BUENOS AIRES, ARGENTINA (FOLHAPRESS) – Sob a promessa do ajuste fiscal mais rígido da história, o governo Milei reduziu em 45,6% as despesas com programas sociais -degringolando o Estado de bem-estar social na Argentina-, em 76,8% as despesas de capital e em 76% as transferências a províncias (estados).
Dados oficiais publicados nesta segunda-feira (16) demonstram como parte importante do programa de austeridade fiscal cobrou a sua conta nas parcelas cuja renda mais depende do Estado: aposentados, funcionários públicos e beneficiários de programas sociais.
No primeiro ano de Milei, o país registrou superávit primário (saldo entre receita e despesa do governo) de 10,7 trilhões de pesos (R$ 63,7 bilhões). Isso foi fruto da contração em 27% dos gastos, que no período totalizaram 78,7 trilhões de pesos (R$ 468 bi), e cobrou seu preço.

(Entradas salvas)
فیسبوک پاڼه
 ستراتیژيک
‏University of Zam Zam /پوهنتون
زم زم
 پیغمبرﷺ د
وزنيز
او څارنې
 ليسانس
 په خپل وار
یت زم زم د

* **O que se pede**:
1. Cite o trecho do texto sobre o ajuste fiscal de Milei que começa em "Dados oficiais publicados" e termina em "de programas sociais.".
2. Indique se cada afirmação concorda com o texto sobre o ajuste fiscal de Milei, respondendo sim ou não e citando as palavras do texto que decidem a questão: (a) o governo Milei reduziu em 76% as transferências a províncias; (b) no primeiro ano de Milei, o país registrou déficit primário; (c) os gastos do período totalizaram 78,7 trilhões de pesos.
Os registros provêm de uma fonte distinta.

* **Respostas numeradas**:
1.
Dados oficiais publicados nesta segunda-feira (16) demonstram como parte importante do programa de austeridade fiscal cobrou a sua conta nas parcelas cuja renda mais depende do Estado: aposentados, funcionários públicos e beneficiários de programas sociais.

2.
(a) Sim: "em 76% as transferências a províncias (estados)".
(b) Não: "o país registrou superávit primário".
(c) Sim: "que no período totalizaram 78,7 trilhões de pesos".